Westchester County District Attorney Mimi Rocah said in a statement that she reached the decision after an investigation that was conducted "objectively, and independent of politics, party affiliation and personal or political beliefs." No charges were filed against Trump or his company, the Trump Organization.
Rocah, a Democrat, started investigating Trump in 2021, seeking to determine if he or the Trump Organization provided officials with misleading valuations in an effort to shrink the tax bill on his Trump National Golf Club in Briarcliff Manor, about 29 miles (46 kilometers) north of midtown Manhattan.
As part of the investigation, Rocah's office subpoenaed records from the golf course and the town of Ossining, which handles the course's taxes. In an all-capitals post on his Truth Social platform, Trump wrote that ending the investigation was "the honorable thing to do in that I did nothing wrong, but where and when do I get my reputation back? When will the other fake cases against me be dropped?"

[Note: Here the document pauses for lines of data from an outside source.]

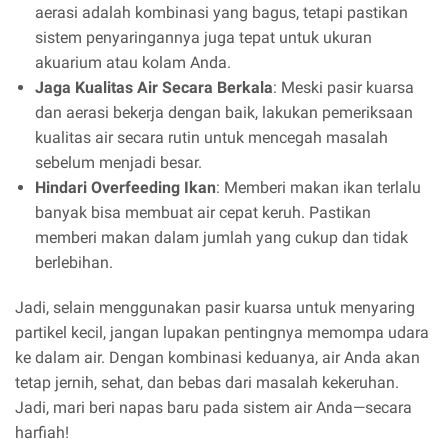
aerasi adalah kombinasi yang bagus, tetapi pastikan
sistem penyaringannya juga tepat untuk ukuran
akuarium atau kolam Anda.
Jaga Kualitas Air Secara Berkala
: Meski pasir kuarsa
dan aerasi bekerja dengan baik, lakukan pemeriksaan
kualitas air secara rutin untuk mencegah masalah
sebelum menjadi besar.
Hindari Overfeeding Ikan
: Memberi makan ikan terlalu
banyak bisa membuat air cepat keruh. Pastikan
memberi makan dalam jumlah yang cukup dan tidak
berlebihan.
Jadi, selain menggunakan pasir kuarsa untuk menyaring
partikel kecil, jangan lupakan pentingnya memompa udara
ke dalam air. Dengan kombinasi keduanya, air Anda akan
tetap jernih, sehat, dan bebas dari masalah kekeruhan.
Jadi, mari beri napas baru pada sistem air Anda—secara
harfiah!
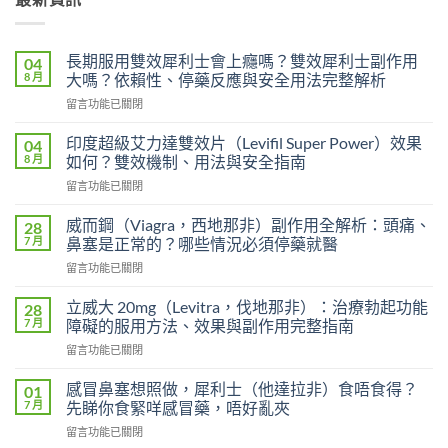
長期服用雙效犀利士會上癮嗎？雙效犀利士副作用
04
8 月
大嗎？依賴性、停藥反應與安全用法完整解析
在
留言功能已關閉
〈長
期
印度超級艾力達雙效片（Levifil Super Power）效果
04
服
8 月
如何？雙效機制、用法與安全指南
用
在
留言功能已關閉
雙
〈印
效
度
犀
威而鋼（Viagra，西地那非）副作用全解析：頭痛、
28
超
利
7 月
鼻塞是正常的？哪些情況必須停藥就醫
級
士
在
留言功能已關閉
艾
會
〈威
力
上
而
達
立威大 20mg（Levitra，伐地那非）：治療勃起功能
28
癮
鋼
雙
7 月
障礙的服用方法、效果與副作用完整指南
嗎？
（Viagra，
效
雙
在
留言功能已關閉
西
片
效
〈立
地
（Levifil
犀
威
那
感冒鼻塞想照做，犀利士（他達拉非）食唔食得？
01
Super
利
大
非）
7 月
先睇你食緊咩感冒藥，唔好亂夾
Power）
士
20mg（Levitra，
副
效
副
在
留言功能已關閉
伐
作
果
作
〈感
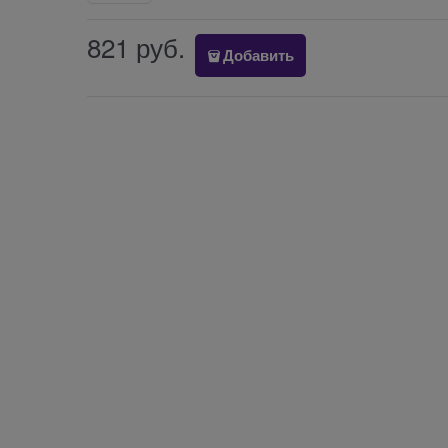
821
 руб.
Добавить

A message seeking comment was left with the Trump Organization. Trump, the early leading candidate for the 2024 Republican presidential nomination, had decried investigations into him and his business practices as a partisan "witch hunt." The company has described Rocah's probe in the past as politically motivated and misguided.
Rocah's announcement came days after Trump was arraigned Tuesday in federal court in Miami on charges he mishandled classified documents and impeded investigators. Trump is also charged in Manhattan in connection with a scheme to bury allegations of extramarital affairs that arose during his first White House run.